**Task statement:**
State the number of lines in the following data that contain the string "Newcastle", and nothing else.

**Supplied records:**
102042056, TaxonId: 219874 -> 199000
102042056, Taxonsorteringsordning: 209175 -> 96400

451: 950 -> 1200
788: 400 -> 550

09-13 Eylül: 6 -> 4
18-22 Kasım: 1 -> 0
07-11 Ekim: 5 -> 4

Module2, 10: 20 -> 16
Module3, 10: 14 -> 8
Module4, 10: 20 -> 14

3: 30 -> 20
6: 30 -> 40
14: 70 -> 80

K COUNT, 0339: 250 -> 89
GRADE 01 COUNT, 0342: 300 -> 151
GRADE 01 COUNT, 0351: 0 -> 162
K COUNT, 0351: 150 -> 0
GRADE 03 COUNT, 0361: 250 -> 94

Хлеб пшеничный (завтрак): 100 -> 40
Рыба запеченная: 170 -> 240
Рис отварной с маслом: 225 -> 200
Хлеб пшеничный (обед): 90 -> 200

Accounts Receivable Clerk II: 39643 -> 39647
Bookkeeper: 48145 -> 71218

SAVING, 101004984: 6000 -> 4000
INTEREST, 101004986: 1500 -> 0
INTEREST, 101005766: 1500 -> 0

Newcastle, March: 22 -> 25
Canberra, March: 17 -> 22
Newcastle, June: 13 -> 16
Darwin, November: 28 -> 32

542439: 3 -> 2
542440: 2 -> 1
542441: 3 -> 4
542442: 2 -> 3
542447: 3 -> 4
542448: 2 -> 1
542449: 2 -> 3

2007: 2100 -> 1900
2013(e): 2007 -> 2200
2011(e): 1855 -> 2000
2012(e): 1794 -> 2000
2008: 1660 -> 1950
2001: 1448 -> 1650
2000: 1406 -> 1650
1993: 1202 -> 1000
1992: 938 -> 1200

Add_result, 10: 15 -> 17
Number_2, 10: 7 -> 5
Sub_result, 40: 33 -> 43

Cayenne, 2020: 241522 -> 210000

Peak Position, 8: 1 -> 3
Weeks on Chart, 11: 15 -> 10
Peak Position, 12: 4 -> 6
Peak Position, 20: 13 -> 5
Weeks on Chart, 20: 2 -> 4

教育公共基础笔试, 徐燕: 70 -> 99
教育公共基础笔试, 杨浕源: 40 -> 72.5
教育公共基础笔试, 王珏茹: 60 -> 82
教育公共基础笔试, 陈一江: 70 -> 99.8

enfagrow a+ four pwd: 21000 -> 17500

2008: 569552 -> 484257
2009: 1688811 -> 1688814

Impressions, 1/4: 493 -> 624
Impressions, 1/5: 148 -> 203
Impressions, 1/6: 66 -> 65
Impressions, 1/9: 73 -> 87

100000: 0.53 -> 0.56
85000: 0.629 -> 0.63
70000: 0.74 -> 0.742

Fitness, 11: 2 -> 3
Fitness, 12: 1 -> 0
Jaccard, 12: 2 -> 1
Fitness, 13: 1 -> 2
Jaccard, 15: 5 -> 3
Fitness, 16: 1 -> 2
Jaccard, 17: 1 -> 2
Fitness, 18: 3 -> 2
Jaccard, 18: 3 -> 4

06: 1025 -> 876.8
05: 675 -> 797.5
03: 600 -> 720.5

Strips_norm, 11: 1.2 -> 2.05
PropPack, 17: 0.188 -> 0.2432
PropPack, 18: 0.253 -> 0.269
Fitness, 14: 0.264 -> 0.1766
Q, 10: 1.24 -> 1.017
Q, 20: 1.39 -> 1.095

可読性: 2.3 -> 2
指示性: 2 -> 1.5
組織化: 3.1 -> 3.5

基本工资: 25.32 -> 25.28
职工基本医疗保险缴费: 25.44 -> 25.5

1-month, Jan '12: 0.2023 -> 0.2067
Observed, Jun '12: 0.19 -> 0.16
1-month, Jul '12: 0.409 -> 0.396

**Exercise response:**
2